» WHAT YOU NEED TO DO
Write out everything in the material below, from the line containing "Which series reaches" down to the line containing "Reading left to", including both of those lines. Leave out the pictures.

» PROVIDED RECORDS
◇ ◇ ◇ ◇ ◇ ◇ ◇

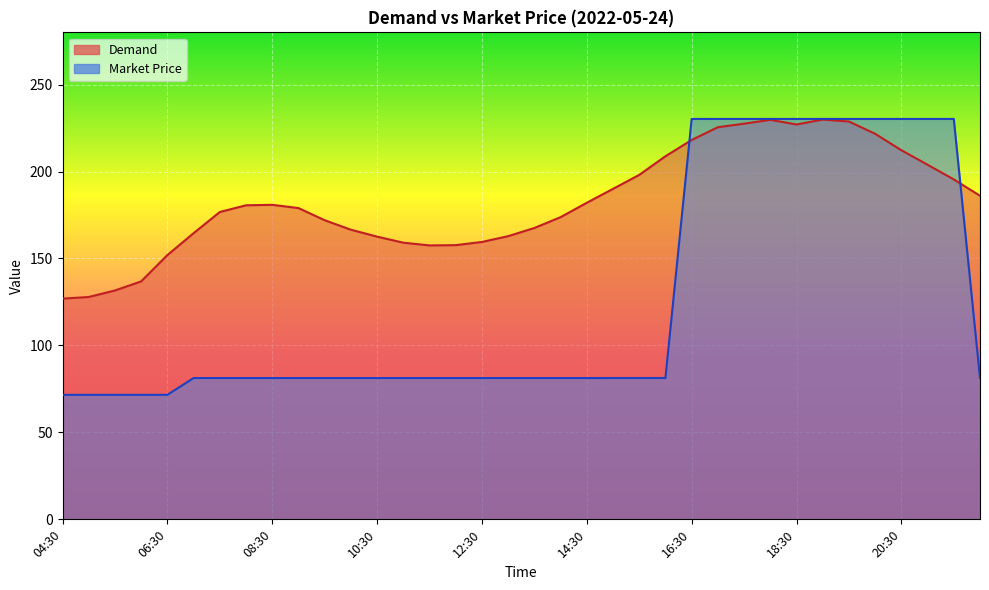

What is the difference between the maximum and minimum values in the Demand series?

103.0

◇ ◇ ◇ ◇ ◇ ◇ ◇

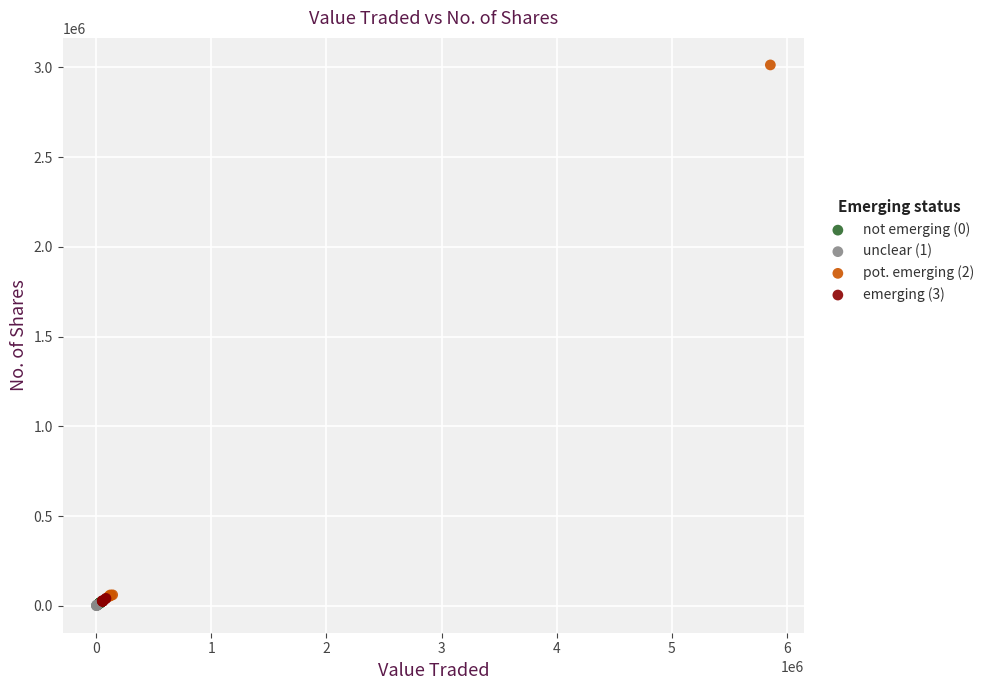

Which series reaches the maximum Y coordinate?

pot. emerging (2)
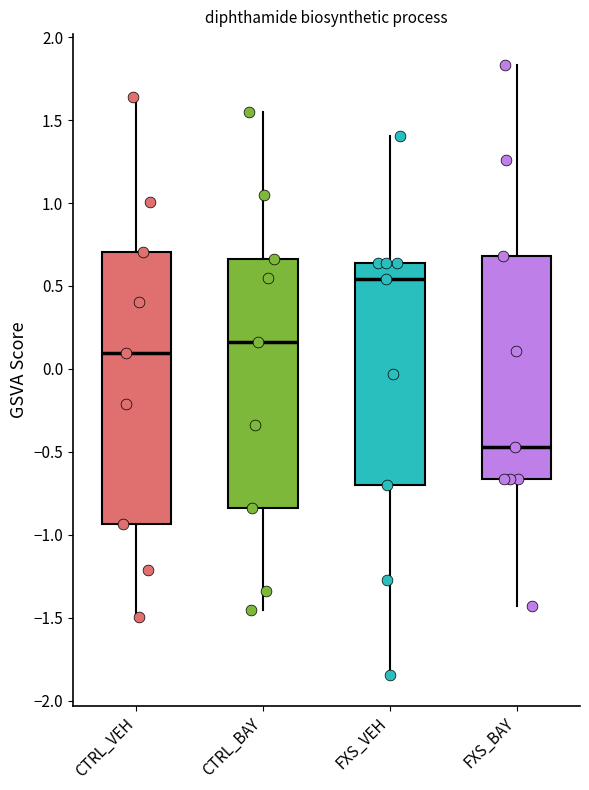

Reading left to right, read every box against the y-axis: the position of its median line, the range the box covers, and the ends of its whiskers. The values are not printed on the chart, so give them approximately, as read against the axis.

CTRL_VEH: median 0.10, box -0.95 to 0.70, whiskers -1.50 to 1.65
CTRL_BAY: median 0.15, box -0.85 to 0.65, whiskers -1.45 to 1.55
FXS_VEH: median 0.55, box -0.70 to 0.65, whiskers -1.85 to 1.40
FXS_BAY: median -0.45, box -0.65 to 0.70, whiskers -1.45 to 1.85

◇ ◇ ◇ ◇ ◇ ◇ ◇

» YOUR RESPONSE
Which series reaches the maximum Y coordinate?

pot. emerging (2)

Reading left to right, read every box against the y-axis: the position of its median line, the range the box covers, and the ends of its whiskers. The values are not printed on the chart, so give them approximately, as read against the axis.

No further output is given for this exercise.